■ **EXTRACTED TEXT**

NULL values in join conditions require special attention:

-- Create related table
CREATE TABLE project_managers (
  project_id INTEGER,
  manager_name TEXT
);

INSERT INTO project_managers VALUES
(1, 'Alice'),
(2, 'Bob'),
(NULL, 'Charlie');  -- Manager not assigned to specific project

-- Standard join - NULL project_id won't match
SELECT p.name, pm.manager_name
FROM projects p
LEFT JOIN project_managers pm ON p.id = pm.project_id;

-- To include unassigned managers, handle NULLs explicitly
SELECT 
  COALESCE(p.name, 'Unassigned') AS project_name,
  pm.manager_name
FROM projects p
FULL OUTER JOIN project_managers pm ON p.id = pm.project_id;

Advanced NULL Handling Techniques

Conditional Aggregation with NULLs

-- Count different types of NULL scenarios
SELECT 
  COUNT(CASE WHEN budget IS NULL THEN 1 END) AS projects_no_budget,
  COUNT(CASE WHEN deadline IS NULL THEN 1 END) AS projects_no_deadline,
  COUNT(CASE WHEN budget IS NULL AND deadline IS NULL THEN 1 END) AS projects_no_budget_or_deadline
FROM projects;

NULL-Safe Equality Comparison

-- PostgreSQL doesn't have NULL-safe equality, but you can create it
SELECT 
  p1.name AS project1,
  p2.name AS project2
FROM projects p1, projects p2
WHERE p1.id < p2.id
  AND (
    (p1.budget = p2.budget) OR 
    (p1.budget IS NULL AND p2.budget IS NULL)

■ **GIVEN DATA**

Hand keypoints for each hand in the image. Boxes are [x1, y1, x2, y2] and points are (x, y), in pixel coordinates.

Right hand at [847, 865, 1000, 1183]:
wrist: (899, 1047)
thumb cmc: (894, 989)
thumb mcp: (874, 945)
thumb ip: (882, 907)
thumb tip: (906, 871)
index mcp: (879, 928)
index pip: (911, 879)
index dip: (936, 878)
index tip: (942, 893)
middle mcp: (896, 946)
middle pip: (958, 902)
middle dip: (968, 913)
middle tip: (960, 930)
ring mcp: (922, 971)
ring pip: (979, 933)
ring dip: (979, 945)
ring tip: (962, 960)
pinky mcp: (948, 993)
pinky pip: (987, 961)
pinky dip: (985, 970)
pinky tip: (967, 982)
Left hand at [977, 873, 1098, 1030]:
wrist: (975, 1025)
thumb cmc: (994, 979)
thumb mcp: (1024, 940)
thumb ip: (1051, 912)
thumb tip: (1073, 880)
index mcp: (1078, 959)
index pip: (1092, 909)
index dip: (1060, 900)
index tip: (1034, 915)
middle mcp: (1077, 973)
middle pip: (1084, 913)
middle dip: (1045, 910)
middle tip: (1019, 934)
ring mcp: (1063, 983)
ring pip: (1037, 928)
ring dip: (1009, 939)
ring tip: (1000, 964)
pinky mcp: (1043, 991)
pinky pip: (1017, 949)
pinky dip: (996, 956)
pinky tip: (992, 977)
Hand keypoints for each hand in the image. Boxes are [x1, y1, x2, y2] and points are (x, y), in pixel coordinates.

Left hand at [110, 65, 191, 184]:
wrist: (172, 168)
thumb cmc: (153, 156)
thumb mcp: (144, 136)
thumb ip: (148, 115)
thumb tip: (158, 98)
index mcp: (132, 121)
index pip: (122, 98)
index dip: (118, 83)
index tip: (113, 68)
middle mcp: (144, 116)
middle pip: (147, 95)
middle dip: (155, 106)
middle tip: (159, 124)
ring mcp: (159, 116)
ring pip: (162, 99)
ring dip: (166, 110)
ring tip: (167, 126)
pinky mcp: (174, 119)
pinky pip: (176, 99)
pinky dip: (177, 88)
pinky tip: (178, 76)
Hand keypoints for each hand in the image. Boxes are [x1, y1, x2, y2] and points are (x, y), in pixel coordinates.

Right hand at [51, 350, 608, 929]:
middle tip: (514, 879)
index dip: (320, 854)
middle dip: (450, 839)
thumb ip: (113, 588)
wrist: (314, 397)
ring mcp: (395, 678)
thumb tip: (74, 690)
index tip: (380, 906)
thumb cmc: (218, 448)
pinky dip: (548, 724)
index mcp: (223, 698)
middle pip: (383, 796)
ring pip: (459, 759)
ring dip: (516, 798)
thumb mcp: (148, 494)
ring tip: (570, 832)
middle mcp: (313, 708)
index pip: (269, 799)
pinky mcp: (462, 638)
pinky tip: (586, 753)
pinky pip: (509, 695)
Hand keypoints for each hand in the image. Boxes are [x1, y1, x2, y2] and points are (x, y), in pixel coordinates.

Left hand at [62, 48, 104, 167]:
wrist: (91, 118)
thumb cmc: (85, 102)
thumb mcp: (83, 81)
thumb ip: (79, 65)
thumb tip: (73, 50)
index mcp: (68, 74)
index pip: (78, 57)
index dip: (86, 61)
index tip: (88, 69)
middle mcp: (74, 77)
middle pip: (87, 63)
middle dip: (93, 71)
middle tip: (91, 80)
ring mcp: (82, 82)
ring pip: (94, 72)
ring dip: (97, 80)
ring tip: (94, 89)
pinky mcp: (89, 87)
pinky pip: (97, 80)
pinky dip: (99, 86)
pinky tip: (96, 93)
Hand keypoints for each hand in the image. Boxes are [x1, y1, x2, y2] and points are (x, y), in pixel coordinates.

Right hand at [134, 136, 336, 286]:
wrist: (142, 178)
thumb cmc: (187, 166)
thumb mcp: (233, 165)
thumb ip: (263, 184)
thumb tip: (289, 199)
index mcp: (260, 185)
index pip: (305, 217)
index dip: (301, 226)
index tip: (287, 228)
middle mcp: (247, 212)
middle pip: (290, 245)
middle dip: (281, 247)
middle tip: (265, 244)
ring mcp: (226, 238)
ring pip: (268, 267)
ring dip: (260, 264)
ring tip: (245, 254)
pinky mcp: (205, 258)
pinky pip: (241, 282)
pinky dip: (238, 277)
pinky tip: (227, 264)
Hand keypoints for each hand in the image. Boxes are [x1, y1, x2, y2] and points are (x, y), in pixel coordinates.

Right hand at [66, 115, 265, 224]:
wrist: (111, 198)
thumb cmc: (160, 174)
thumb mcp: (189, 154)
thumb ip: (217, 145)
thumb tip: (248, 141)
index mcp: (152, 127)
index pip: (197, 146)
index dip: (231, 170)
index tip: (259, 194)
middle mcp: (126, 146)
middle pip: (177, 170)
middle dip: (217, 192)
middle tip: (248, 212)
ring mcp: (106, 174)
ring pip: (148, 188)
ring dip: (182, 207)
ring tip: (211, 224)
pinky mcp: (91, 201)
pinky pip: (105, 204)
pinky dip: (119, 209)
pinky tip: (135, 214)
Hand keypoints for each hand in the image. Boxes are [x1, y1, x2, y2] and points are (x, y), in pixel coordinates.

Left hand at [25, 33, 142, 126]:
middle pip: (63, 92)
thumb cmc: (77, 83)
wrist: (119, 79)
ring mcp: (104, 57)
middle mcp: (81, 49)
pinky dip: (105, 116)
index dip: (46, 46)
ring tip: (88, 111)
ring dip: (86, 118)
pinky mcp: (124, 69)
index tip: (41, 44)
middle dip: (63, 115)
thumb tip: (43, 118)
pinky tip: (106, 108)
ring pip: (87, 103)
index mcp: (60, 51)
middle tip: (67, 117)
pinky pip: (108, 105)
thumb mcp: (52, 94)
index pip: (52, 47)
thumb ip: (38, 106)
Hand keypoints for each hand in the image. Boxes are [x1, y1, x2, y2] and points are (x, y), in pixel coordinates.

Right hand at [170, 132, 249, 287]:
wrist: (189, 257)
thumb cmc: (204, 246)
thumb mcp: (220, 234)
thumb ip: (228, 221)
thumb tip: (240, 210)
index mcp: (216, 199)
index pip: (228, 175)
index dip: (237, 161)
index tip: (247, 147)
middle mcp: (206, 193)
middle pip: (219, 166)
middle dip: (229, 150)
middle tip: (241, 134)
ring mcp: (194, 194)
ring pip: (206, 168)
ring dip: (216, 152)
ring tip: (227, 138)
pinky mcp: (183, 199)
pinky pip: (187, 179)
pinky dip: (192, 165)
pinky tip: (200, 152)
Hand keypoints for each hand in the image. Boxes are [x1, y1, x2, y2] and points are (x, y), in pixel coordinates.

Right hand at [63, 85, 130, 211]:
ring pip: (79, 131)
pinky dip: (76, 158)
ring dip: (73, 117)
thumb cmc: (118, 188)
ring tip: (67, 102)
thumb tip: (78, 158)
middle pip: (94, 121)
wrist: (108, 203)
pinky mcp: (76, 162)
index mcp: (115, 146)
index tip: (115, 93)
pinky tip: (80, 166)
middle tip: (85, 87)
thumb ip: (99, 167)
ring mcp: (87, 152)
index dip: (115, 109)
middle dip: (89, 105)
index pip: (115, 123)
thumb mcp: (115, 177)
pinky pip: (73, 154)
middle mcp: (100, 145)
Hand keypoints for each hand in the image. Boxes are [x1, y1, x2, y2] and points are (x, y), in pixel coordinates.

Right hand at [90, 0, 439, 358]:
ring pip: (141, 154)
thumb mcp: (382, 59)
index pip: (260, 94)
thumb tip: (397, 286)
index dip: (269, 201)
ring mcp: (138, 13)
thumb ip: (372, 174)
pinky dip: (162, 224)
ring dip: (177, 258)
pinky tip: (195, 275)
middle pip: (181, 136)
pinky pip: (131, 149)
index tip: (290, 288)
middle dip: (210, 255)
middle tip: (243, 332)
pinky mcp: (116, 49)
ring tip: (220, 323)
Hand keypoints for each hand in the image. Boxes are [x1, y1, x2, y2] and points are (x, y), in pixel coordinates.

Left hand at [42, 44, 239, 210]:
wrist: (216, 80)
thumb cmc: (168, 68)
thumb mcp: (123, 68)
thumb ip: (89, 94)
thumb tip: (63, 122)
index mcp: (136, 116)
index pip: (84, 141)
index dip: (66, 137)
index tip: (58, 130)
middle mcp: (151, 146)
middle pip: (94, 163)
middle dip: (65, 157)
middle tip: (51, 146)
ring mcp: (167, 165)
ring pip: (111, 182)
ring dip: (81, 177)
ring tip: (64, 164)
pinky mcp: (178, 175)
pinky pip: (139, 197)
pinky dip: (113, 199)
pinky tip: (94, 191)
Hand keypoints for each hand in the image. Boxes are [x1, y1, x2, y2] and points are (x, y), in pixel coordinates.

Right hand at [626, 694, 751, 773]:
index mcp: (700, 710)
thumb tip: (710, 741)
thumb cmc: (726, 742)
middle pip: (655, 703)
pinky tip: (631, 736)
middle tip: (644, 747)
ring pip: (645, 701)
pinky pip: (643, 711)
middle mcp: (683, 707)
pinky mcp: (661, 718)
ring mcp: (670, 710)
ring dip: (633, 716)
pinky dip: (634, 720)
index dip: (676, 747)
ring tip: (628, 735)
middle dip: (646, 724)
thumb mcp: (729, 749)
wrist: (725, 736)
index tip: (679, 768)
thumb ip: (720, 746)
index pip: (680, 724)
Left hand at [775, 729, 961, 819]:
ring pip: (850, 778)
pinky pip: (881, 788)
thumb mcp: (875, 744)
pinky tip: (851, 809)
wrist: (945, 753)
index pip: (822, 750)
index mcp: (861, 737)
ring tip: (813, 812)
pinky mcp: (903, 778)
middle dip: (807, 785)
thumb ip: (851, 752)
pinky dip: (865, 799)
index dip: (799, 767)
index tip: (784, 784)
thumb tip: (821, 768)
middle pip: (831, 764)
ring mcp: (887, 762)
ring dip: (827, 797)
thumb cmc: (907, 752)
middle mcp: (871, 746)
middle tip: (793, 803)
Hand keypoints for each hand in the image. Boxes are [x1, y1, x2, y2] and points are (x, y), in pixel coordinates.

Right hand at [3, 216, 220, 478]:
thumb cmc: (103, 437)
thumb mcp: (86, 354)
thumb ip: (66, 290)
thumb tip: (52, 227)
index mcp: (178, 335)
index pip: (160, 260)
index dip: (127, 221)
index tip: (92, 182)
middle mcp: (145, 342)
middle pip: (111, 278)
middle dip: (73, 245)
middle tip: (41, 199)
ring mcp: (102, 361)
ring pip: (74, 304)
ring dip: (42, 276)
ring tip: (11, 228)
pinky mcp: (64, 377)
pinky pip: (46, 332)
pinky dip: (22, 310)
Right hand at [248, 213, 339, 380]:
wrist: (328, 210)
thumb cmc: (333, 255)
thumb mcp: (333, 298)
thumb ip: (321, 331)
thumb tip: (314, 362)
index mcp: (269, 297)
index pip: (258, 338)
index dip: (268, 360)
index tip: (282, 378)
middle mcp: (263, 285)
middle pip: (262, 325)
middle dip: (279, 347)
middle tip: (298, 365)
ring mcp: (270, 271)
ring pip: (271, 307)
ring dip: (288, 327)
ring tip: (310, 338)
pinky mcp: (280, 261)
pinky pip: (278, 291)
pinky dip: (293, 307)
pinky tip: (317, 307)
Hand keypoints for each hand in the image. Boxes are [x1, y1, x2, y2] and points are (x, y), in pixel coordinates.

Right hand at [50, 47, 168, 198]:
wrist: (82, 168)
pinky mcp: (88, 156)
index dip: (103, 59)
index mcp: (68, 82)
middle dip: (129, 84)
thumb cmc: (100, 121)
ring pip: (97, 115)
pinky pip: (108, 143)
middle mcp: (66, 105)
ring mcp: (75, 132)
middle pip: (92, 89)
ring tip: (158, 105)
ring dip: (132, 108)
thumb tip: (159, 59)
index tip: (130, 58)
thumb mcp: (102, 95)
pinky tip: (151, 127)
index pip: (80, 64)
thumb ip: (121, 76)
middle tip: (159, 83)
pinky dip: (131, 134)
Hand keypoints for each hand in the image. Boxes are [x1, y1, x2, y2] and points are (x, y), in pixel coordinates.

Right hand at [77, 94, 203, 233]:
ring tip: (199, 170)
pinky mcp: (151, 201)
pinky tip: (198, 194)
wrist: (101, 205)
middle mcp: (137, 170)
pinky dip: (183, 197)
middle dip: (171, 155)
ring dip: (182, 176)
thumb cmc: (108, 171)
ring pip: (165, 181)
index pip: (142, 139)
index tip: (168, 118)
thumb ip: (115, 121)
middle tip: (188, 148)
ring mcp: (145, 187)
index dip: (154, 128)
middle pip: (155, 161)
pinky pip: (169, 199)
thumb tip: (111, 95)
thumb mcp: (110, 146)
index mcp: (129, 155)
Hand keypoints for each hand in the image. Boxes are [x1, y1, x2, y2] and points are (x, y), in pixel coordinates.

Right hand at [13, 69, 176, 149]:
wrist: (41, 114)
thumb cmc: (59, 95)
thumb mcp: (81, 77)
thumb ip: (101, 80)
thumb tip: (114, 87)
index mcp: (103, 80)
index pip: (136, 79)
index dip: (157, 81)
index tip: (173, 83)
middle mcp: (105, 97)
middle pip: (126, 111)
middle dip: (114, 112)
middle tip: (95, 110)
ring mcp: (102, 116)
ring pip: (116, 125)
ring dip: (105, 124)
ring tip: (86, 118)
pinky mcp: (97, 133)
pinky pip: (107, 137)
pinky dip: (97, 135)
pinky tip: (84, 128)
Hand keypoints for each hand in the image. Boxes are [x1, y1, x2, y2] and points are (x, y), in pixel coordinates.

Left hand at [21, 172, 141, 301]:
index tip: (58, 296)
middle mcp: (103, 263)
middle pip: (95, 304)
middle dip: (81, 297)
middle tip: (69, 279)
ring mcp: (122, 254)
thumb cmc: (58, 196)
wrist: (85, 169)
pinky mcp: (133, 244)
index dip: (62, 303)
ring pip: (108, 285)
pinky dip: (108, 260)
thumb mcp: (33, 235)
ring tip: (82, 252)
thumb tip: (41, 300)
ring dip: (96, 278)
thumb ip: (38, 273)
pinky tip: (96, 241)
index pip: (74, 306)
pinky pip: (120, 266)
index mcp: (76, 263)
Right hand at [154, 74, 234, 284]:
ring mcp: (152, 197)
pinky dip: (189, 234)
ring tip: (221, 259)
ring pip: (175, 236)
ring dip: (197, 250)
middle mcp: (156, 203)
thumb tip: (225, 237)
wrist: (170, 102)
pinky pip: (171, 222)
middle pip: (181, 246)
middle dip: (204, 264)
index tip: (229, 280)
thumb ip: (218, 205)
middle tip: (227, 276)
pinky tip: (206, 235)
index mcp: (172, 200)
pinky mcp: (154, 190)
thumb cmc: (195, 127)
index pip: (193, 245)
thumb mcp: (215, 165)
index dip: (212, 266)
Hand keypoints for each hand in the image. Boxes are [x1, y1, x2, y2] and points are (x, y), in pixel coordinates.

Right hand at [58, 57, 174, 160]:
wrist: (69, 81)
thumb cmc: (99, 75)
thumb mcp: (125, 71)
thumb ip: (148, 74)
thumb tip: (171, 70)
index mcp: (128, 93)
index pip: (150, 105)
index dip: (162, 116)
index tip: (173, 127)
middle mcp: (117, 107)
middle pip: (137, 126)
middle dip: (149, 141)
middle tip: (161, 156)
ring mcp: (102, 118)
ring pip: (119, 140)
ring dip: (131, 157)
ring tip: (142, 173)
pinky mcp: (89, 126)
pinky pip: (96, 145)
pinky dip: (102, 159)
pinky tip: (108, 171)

■ **EXERCISES TO COMPLETE**
(1) Which column aliases does the SQL text on NULL handling define with the keyword AS?
(2) In the SQL text on NULL handling, what kind of comparison does PostgreSQL not have?
(3) Retype the SQL text on NULL handling, starting at "NULL-Safe Equality Comparison" and ending at "p2.budget IS NULL)".

■ **RESULTS FOR EACH TASK**
(1) project_name, projects_no_budget, projects_no_deadline, projects_no_budget_or_deadline, project1, project2

(2) NULL-safe equality.

(3)
NULL-Safe Equality Comparison

-- PostgreSQL doesn't have NULL-safe equality, but you can create it
SELECT 
  p1.name AS project1,
  p2.name AS project2
FROM projects p1, projects p2
WHERE p1.id < p2.id
  AND (
    (p1.budget = p2.budget) OR 
    (p1.budget IS NULL AND p2.budget IS NULL)